The promotion and the tour of the book presentation will be timed to the remembrance dates of full-scale invasion in 2022 in Ukraine. Organised by the VATAHA Foundation, the book presentations held in February 2025 in the main cities of the Netherlands, will be promoted in the local community of the Ukrainian diaspora and to a wider Dutch audience.

  • Who will be primarily interested in the project and why?

The poetic voice of a Ukrainian refugee, and even more so a Ukrainian refugee in the Dutch context, has not yet been represented on the literary scene. One of the goals of this collection is also to strengthen cultural bridges between Ukrainians and the Dutch. That is why it is important that the book is published bilingually, in Ukrainian and Dutch languages. It will be interesting for the Dutch reader to see their country from the Ukrainian point of view, to see himself as if from the side, and to understand the Ukrainian refugees in their country better. For the Ukrainian reader, this book will be interesting from two sides: Ukrainian refugees in the Netherlands will definitely find these texts close, and Ukrainians who are not refugees will also be able to better understand the experiences of their compatriots.

Yaroslava Khomenko

“The Netherlands: the practice of social interaction”

Photo: Dima Prutkin

  • What kind of project will you implement?

As part of my project, I plan to involve people – Ukrainians who emigrated due to the war and local communities – from five cities in the Netherlands to join my activities. I invite them to bring their clothes, cut and combine them themselves into new textile canvases, which I then compress and transform into objects of utilitarian design. This collaboration with people who reflect their experiences in textile form and create unexpected combinations disrupts social and political roles, raising questions about refugees, decolonization, capitalist hierarchy and its alternatives.

Thus, I am experimenting with minimising textile waste on the one hand and changing sustainable habits of consumption and self-identification through wardrobe on the other. My goal is to deconstruct the consumer role assigned to people in a globalised world. It is also important for me to implement the idea of ​​New Production and to inspire people to transfer the gained experience of deconstruction to everyday life.

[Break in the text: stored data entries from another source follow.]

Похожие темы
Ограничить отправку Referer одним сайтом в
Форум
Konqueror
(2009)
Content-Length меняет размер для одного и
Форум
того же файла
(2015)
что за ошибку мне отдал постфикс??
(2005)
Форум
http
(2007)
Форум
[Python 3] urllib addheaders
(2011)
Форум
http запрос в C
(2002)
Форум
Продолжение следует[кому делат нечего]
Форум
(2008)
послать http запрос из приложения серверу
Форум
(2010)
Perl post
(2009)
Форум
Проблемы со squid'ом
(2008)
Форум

  • When can the public expect the project, and where exactly can it be seen?

I plan to show the final compressed objects (sweatshots) as part of the design week in Eindhoven in October 2024.

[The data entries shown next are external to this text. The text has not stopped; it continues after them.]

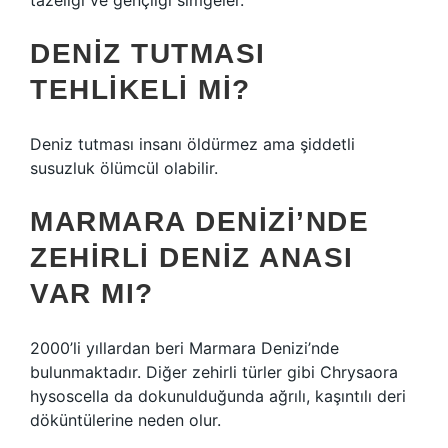
tazeliği ve gençliği simgeler.
DENIZ TUTMASI
TEHLIKELI MI?
Deniz tutması insanı öldürmez ama şiddetli
susuzluk ölümcül olabilir.
MARMARA DENIZI’NDE
ZEHIRLI DENIZ ANASI
VAR MI?
2000’li yıllardan beri Marmara Denizi’nde
bulunmaktadır. Diğer zehirli türler gibi Chrysaora
hysoscella da dokunulduğunda ağrılı, kaşıntılı deri
döküntülerine neden olur.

  • Who will be primarily interested in the project and why?

The target audiences of my project are Ukrainian refugees in various communities in the Netherlands and the local community that has been receiving or interacting with refugees since the beginning of the full-scale invasion. Through joint activities at the workshops, I will help them understand their experience, find new social connections, and each of the participants will have the opportunity to speak out their experience and make content visible to the social environment, which will have a therapeutic effect.
The target audience of the final exhibition of the objects created at the workshops are artists and art critics interested in participatory practices, art therapists, refugees and forced migrants, as well as local communities. Equally important to me are eco-activists and sociologists of consumption and sustainable development, the fashion community that researches and uses upcycling and recycling methods in their practice.

The Letterenfonds Foundation grant was granted exclusively to artists, who arrived in the country after February 24, 2022 as temporarily displaced persons.